Future of our ‘front door’: Architects, students envision changes to gateway bridge over I-65

Pictured: A semi streaks past Columbus’ Front Door Bridge during a test lighting Oct. 2, 2012.

The Republic file photo

Design firms and local architecture students are being asked to imagine a possible redesign for a bridge that was created as part of Columbus’ Front Door Project.

Indiana University’s J. Irwin Miller Architecture Program will host an architectural “charrette” to come up with possible concepts for the future of the red, double-arched bridge at the I-65 interchange with State Road 46 on the west side of Columbus. This local landmark could see changes sometime in the future due to highway work by the Indiana Department of Transportation.

INDOT hopes to widen I-65 from four to six lanes from Indianapolis to Louisville, including a stretch across the four-lane signature bridge at Exit 68 in Columbus.

“The governor has set a goal to add travel lanes on I-65 all the way from border to border,” explained City Engineer/Executive Director of Public Works Dave Hayward. “The current construction brings the improvements to the interchange. So it is logical that the interchange will need to be widened soon.”

While there is currently work going on south of the interchange, work on the bridge is not yet funded or scheduled, so any work on the arch bridge would be several years off or longer, Hayward said.

In looking at the future of the arch bridge, Mayor Jim Lienhoop and Hayward reached out to the architecture program, which offered to host the charrette session to brainstorm possible design solutions, said Britt Brewer, of Indiana University’s J. Irwin Miller Architecture Program.

During this event, individuals from four design firms — Browning Day, BSA Life Structures, haptiKB and Louis Joyner Architect LLC — will collaborate with students to form concepts for the structure. The four teams will have a few hours to design and develop their ideas before each giving a presentation at the session’s end.

Lienhoop and Hayward will open the event by framing the issue, and other professionals will inform the teams about aspects of the situation and answer their questions. These advisers include representatives from Gustafson Guthrie Nichol, Storrow Kinsella, the Columbus Indiana Architectural Archives, Strand Associates, Griffy Creek Studio LLC, and the architecture program.

The goal of the event, said Brewer, is to produce something that the city can take to its partners on the project, mainly as a way to foster discussion. None of the concepts will necessarily be implemented.

Hayward described the work being done at the charrette as a “classroom exercise, looking at what if this section of highway is widened and what happens to the existing arch structure at the interchange.”

“This is an INDOT project,” he added. “The city is partnering with INDOT as we have since the current overpass and interchange were constructed in the mid-1990s.”

The double-arched bridge was the centerpiece of the $48 million Front Door Project that began in 1990. The bridge was completed in 1997.

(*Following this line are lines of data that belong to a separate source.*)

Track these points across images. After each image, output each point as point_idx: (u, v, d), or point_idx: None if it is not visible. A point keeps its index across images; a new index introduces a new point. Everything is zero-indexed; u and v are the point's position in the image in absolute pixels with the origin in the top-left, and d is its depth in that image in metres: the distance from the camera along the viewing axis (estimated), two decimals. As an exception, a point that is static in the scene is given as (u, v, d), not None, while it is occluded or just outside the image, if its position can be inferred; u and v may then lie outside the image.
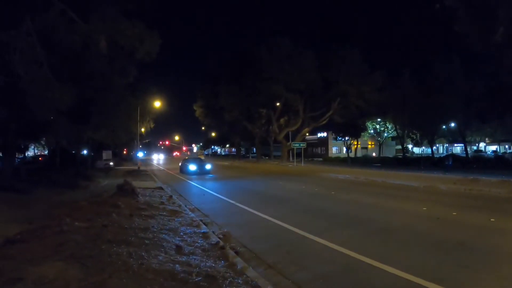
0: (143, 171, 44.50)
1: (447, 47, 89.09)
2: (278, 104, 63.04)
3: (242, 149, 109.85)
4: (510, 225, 12.18)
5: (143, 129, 55.30)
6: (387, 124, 75.63)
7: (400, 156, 68.03)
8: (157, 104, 50.03)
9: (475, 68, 50.16)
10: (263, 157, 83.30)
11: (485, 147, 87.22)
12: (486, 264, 8.13)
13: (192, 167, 40.04)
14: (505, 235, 10.70)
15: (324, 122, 64.93)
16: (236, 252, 8.83)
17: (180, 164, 45.71)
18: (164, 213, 13.44)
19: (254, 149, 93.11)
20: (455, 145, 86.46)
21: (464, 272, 7.60)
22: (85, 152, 51.43)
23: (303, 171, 44.05)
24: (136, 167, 48.46)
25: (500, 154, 64.31)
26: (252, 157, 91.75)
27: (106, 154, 54.88)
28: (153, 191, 21.59)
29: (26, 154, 64.80)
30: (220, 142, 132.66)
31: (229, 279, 6.69)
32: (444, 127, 65.45)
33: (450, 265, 8.04)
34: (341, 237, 10.55)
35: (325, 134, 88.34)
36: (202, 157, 68.84)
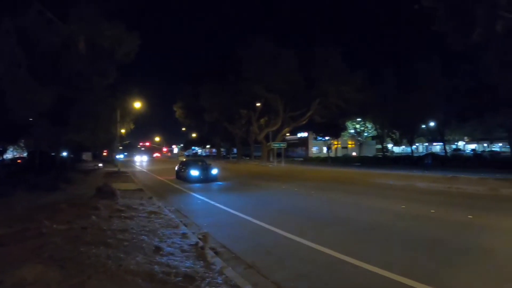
0: (124, 173, 41.79)
1: (427, 47, 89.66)
2: (258, 104, 63.10)
3: (223, 149, 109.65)
4: (487, 221, 12.49)
5: (123, 130, 54.92)
6: (367, 124, 76.15)
7: (380, 155, 68.55)
8: (138, 105, 49.54)
9: (455, 67, 50.69)
10: (244, 157, 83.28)
11: (464, 145, 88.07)
12: (463, 260, 8.36)
13: (194, 172, 30.61)
14: (482, 232, 10.97)
15: (304, 122, 65.14)
16: (216, 253, 8.90)
17: (176, 168, 36.18)
18: (144, 214, 13.45)
19: (235, 149, 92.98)
20: (435, 144, 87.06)
21: (442, 268, 7.81)
22: (65, 154, 50.98)
23: (284, 171, 44.06)
24: (116, 169, 47.32)
25: (479, 152, 65.01)
26: (232, 157, 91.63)
27: (86, 156, 54.46)
28: (133, 192, 21.53)
29: (4, 157, 64.04)
30: (201, 143, 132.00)
31: (208, 279, 6.77)
32: (423, 126, 65.94)
33: (428, 262, 8.24)
34: (322, 236, 10.72)
35: (305, 134, 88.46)
36: (183, 158, 67.15)
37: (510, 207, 15.86)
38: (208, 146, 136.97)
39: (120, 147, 66.77)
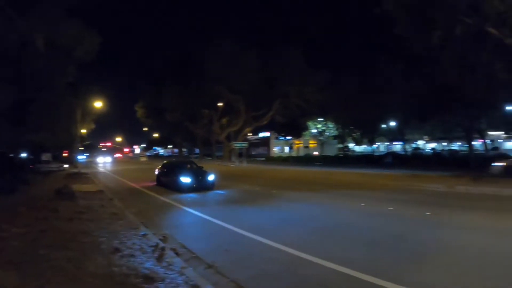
0: (84, 174, 39.52)
1: (389, 48, 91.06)
2: (220, 104, 63.12)
3: (185, 150, 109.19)
4: (443, 217, 12.91)
5: (84, 130, 54.23)
6: (329, 124, 76.85)
7: (342, 155, 69.30)
8: (99, 104, 48.81)
9: (416, 69, 51.62)
10: (206, 157, 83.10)
11: (424, 145, 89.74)
12: (421, 255, 8.62)
13: (185, 179, 23.23)
14: (438, 227, 11.34)
15: (265, 122, 65.44)
16: (176, 253, 8.91)
17: (157, 173, 28.74)
18: (104, 216, 13.34)
19: (197, 149, 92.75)
20: (395, 143, 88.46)
21: (401, 264, 8.04)
22: (24, 155, 49.96)
23: (246, 170, 44.18)
24: (77, 170, 45.94)
25: (438, 151, 66.38)
26: (194, 158, 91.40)
27: (45, 157, 53.26)
28: (94, 194, 21.27)
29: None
30: (163, 143, 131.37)
31: (168, 280, 6.79)
32: (384, 126, 66.95)
33: (386, 258, 8.48)
34: (283, 235, 10.87)
35: (268, 133, 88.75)
36: (145, 159, 66.13)
37: (464, 203, 16.32)
38: (170, 146, 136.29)
39: (81, 148, 65.72)
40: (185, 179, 23.14)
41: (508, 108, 53.29)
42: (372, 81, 53.02)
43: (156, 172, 28.90)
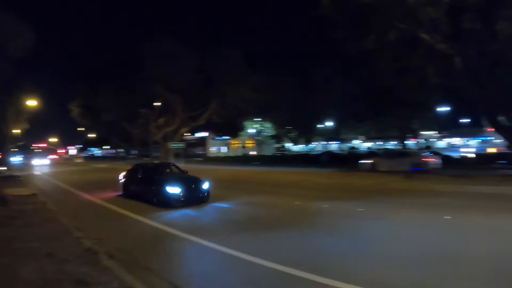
0: (17, 177, 36.58)
1: (327, 50, 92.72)
2: (157, 104, 62.41)
3: (122, 150, 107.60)
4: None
5: (18, 131, 52.49)
6: (266, 124, 77.54)
7: (279, 154, 70.06)
8: (33, 103, 47.23)
9: (352, 71, 52.80)
10: (143, 158, 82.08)
11: (360, 144, 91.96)
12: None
13: (174, 189, 17.03)
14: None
15: (203, 122, 65.21)
16: (111, 256, 8.76)
17: (122, 179, 21.71)
18: (38, 220, 12.98)
19: (135, 150, 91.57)
20: (332, 142, 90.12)
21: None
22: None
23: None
24: (9, 173, 43.42)
25: (374, 150, 68.15)
26: (131, 158, 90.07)
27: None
28: (27, 197, 20.62)
29: None
30: (99, 143, 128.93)
31: (102, 284, 6.70)
32: (321, 125, 68.23)
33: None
34: (218, 235, 11.06)
35: (206, 133, 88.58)
36: (81, 160, 64.08)
37: (389, 197, 17.98)
38: (107, 147, 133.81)
39: (15, 149, 63.59)
40: (173, 189, 16.88)
41: (440, 109, 55.53)
42: (309, 82, 53.91)
43: (121, 179, 21.83)
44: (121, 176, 21.92)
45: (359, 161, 35.16)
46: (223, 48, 56.57)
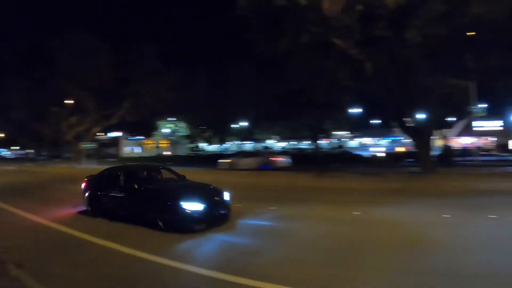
0: None
1: (242, 51, 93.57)
2: (69, 102, 60.47)
3: (31, 151, 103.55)
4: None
5: None
6: (180, 124, 77.27)
7: (193, 154, 70.02)
8: None
9: (267, 72, 53.48)
10: (55, 159, 79.43)
11: (274, 144, 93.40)
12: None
13: (194, 205, 11.39)
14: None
15: (116, 121, 63.95)
16: (18, 266, 8.12)
17: (88, 190, 15.23)
18: None
19: (45, 151, 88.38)
20: (246, 142, 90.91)
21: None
22: None
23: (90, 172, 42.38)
24: None
25: (287, 149, 69.48)
26: (42, 159, 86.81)
27: None
28: None
29: None
30: (7, 143, 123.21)
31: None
32: (236, 125, 68.79)
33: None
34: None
35: (120, 133, 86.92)
36: None
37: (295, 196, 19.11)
38: (17, 148, 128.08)
39: None
40: (193, 205, 11.40)
41: (352, 110, 57.62)
42: (225, 82, 54.20)
43: (85, 188, 15.47)
44: (84, 185, 15.58)
45: (218, 160, 40.79)
46: (138, 45, 55.70)
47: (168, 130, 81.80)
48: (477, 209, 13.70)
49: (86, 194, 14.98)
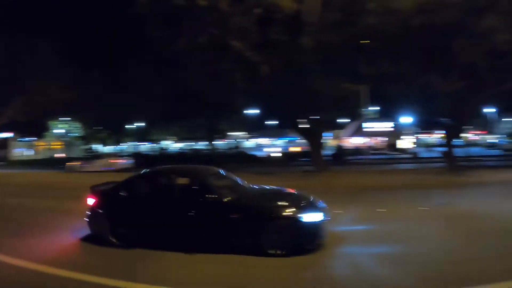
0: None
1: (139, 50, 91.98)
2: None
3: None
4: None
5: None
6: (74, 124, 74.93)
7: (88, 156, 68.25)
8: None
9: (164, 72, 53.10)
10: None
11: (171, 144, 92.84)
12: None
13: (315, 216, 8.23)
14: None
15: (6, 121, 60.75)
16: None
17: (104, 212, 9.15)
18: None
19: None
20: (142, 143, 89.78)
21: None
22: None
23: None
24: None
25: (184, 150, 69.50)
26: None
27: None
28: None
29: None
30: None
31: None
32: (131, 126, 67.79)
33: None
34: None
35: (10, 134, 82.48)
36: None
37: None
38: None
39: None
40: (313, 216, 8.27)
41: (248, 111, 58.65)
42: (120, 82, 53.12)
43: (97, 205, 9.37)
44: (93, 201, 9.38)
45: (66, 163, 42.00)
46: (30, 39, 53.01)
47: (61, 131, 78.67)
48: (366, 204, 14.26)
49: (101, 212, 9.28)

As stated by the Columbus Area Visitors’ Center, the bridge “announces to all who are heading north and south that there is something entirely unique to be experienced in this city with so many architectural assets that it lives up to the claim that it is ‘unexpected’ and ‘unforgettable.’ ”

“One of the questions to ask is ‘How does a small Midwestern community announce itself on the interstate?’” said Brewer. “If you go anywhere on the interstate and you stop at a McDonald’s, you could be at any exit on any interstate virtually anywhere in the country. So how do you know where you are? That’s one of the issues that the bridge that crosses at (State Road) 46 sort of deals with. There’s not another bridge like it on an interstate anywhere in the country.”